SEPARATE SYLLABIFICATION RULE FILE

A .syll file for syllabification contains a subset of the items used for a proper g2p.

Example (for the CMU lexicon):

   PHONEME_SET "AA AE AH AX AO AW AY B CH D DH EH ER EY F G HH IH IY JH K L M N NG OW OY P R S SH T TH UH UW V W Y Z ZH 1 2"
   PHONEME_DELIMITER " "

   SYLLDEF TYPE MOP
   SYLLDEF ONSETS "P, T, K, B, D, G, CH, JH, F, V, T, D, S, Z, S, Z, H, L, M, N, N, R, W, J, P R, T R, B R, G R, S T R, S P R, S K R, P L, T L, B L, G L, S T L, S P L, S K L, S P, S T, S K"
   SYLLDEF SYLLABIC "AA AE AH AX AO AW AY EH ER EY IH IY OW OY UH UW"
   SYLLDEF STRESS "1 2"
   SYLLDEF DELIMITER "$"

   SYLLDEF TEST AX P R 1 AA K S AX M AX T -> AX $ P R 1 AA K $ S AX $ M AX T
   SYLLDEF TEST W 1 UH D S T R 2 IY M -> W 1 UH D $ S T R 2 IY M


For details on the .g2p file format, check docs for the root folder of this package.
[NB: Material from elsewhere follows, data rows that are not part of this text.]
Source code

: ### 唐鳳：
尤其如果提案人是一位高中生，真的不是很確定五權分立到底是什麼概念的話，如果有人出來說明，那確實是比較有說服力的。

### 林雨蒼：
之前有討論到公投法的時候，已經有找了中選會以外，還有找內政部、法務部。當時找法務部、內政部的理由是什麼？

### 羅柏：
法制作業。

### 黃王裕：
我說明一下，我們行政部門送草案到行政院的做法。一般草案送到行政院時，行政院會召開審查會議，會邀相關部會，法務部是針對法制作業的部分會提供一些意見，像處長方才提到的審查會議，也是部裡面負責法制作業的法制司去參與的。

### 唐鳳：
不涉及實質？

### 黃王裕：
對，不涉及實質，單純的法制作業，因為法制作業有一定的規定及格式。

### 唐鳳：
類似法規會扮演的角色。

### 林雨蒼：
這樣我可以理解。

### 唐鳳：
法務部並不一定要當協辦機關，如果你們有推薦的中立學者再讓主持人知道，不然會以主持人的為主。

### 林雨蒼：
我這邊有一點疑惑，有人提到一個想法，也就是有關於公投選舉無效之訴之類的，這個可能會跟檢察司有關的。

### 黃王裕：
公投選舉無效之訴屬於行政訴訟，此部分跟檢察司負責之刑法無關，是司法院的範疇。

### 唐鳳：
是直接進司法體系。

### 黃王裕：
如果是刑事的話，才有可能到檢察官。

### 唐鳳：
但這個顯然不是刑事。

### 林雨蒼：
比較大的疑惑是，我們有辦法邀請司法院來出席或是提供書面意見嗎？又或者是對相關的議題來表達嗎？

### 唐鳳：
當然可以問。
For more examples (used for unit tests), see the test_data folder: https://github.com/stts-se/rbg2p/tree/master/test_data


To test a single g2p file from the command line, use cmd/g2p.

To import and use the rbg2p rule package in another go program:

    import (
           "github.com/stts-se/rbg2p"
    )

    func main() {
            // TODO: initialize g2pFile and orth
            var g2pFile = "", orth = ""

            // Load rule file
            ruleSet, err := rbg2p.LoadFile(g2pFile)
            // TODO: check for error in err

            // Test rule set
            testRes := ruleSet.Test()
            // TODO: check for errors in testRes
            // testRes is an instance of rbg2p.TestResult
            // - you can do a quick check using testRes.Failed() to find out if there were any errors
            // - you can retrieve all errors using testRes.AllErrors()
            // - you can retrieve all errors and warnings using testRes.AllMessages()

            // Transcribe an input word
            transes, err := ruleSet.Apply(orth)
    }


*/
package rbg2p